Renzi ist keiner, der ständig zu Rundumschlägen neigt – ein Realpolitiker, trotz aller Visionen. Der studierte Jurist weiss, wie man sich auf dem internationalen politischen Parkett bewegt, ohne das Gegenüber vor den Kopf zu stossen.
Tsipras hingegen ist ein absoluter Neuling auf dem Gebiet. Deswegen sei durchaus zu erwarten, dass Renzi seinem griechischen Kollegen Ratschläge gibt, meint Zahn. Er werde dem Athener Bauingenieur «auf brüderliche Weise» raten, wie sich dieser verhalten soll – ohne zuviel Porzellan zu zerschlagen. Der 41-jährige Grieche kann also einiges von Renzi lernen.
Newcomer und Vermittler profitieren
Doch auch dieser kann vom Treffen profitieren. «Renzi kann im Wasser des forschen Tsipras mitschwimmen, ohne negativ aufzufallen», so Zahn. «Er wird sich sicher nicht direkt vor den Karren spannen lassen. Da ist er schlau genug.» Doch der Italiener kann sich als Vermittler zwischen dem ungestümen Newcomer und der EU positionieren – und so seine eigene Rolle festigen.
Das politische Heu haben die beiden nahezu Gleichaltrigen zwar auf demselben Bauernhof, doch nur bedingt auf derselben Bühne. Renzi steht Mitte-Links. Er hat innerhalb seiner Partei – die auch eine linkskatholische Strömung hat – einen de facto relativ kleinen Spagat zu bewältigen. Seine Koalition weist weit grössere thematische Schnittmengen auf als die griechische.

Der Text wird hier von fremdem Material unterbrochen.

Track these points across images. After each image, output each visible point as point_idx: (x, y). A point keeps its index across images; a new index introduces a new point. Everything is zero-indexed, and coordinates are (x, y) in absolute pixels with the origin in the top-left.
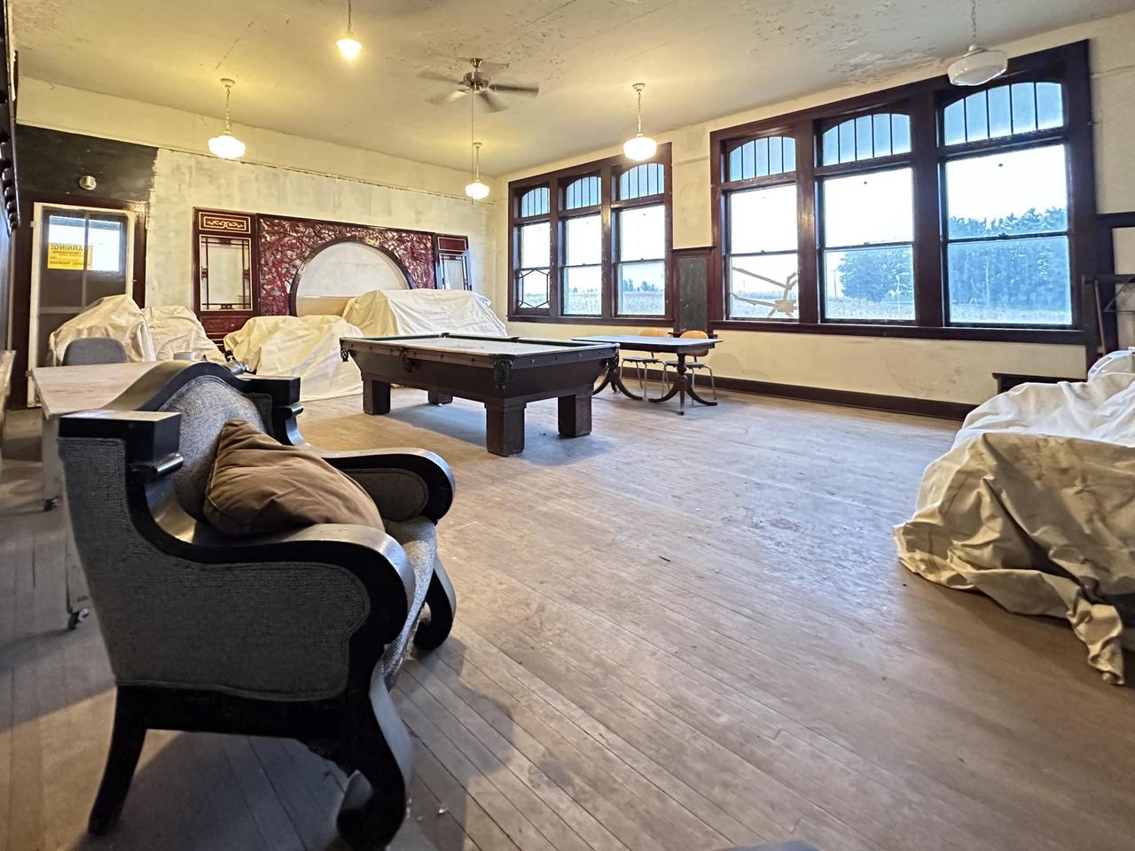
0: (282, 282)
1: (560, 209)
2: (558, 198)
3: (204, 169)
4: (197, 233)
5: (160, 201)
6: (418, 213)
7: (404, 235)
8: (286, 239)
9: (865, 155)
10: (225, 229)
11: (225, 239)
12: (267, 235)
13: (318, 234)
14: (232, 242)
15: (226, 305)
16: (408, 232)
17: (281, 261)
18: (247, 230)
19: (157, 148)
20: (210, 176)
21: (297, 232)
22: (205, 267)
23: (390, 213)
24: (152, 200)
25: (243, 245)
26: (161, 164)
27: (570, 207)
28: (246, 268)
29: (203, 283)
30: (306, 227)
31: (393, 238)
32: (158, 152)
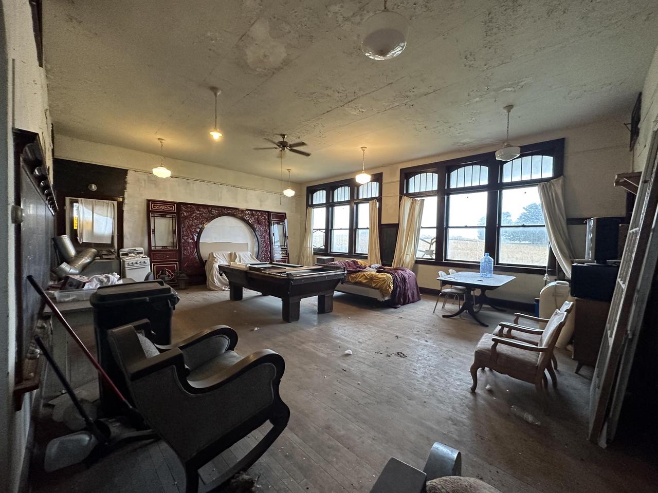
0: (193, 236)
1: (331, 201)
2: (330, 196)
3: (152, 180)
4: (149, 212)
5: (129, 196)
6: (261, 201)
7: (254, 212)
8: (194, 214)
9: (468, 185)
10: (163, 210)
11: (163, 215)
12: (185, 213)
13: (210, 212)
14: (167, 216)
15: (165, 246)
16: (256, 211)
17: (192, 225)
18: (175, 210)
19: (127, 170)
20: (155, 184)
21: (199, 211)
22: (153, 228)
23: (247, 202)
24: (126, 195)
25: (172, 218)
26: (130, 178)
27: (336, 200)
28: (174, 229)
29: (152, 236)
30: (204, 209)
31: (248, 214)
32: (128, 172)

Mittelmeer-Staaten: Gemeinsame Herausforderungen
Tsipras hat einen politisch klar linken Hintergrund – er hatte sich bereits mit 16 Jahren in der damaligen Kommunistischen Jugend engagiert. Heute steht er einerseits der Bündnispartei Syriza vor, die sich aus vielen kleinen Parteien zusammensetzt. Und seine Koalition mit der rechtspopulistischen Anel schliesst diverse Haltungen ein – er muss auch zuhause ein bereites Spektrum befriedigen.
Doch eines verbindet die neuen Sterne am Polithimmel: Sie wollen beide eine «Abkehr von der alten Politik», so Zahn. Sie stehen vor einer gemeinsamen Herausforderung: Nun müssen sie für ihre jeweiligen Staaten einen neuen Weg finden – weg von der Verschuldung hin zu einem langfristigen Wachstum. Nicht zuletzt ist laut Zahn «Griechenland für Italien ein abschreckendes Beispiel» gewesen. Eine gute Beziehung zwischen den beiden Mittelmeer-Politikern kann nur beiden nützen.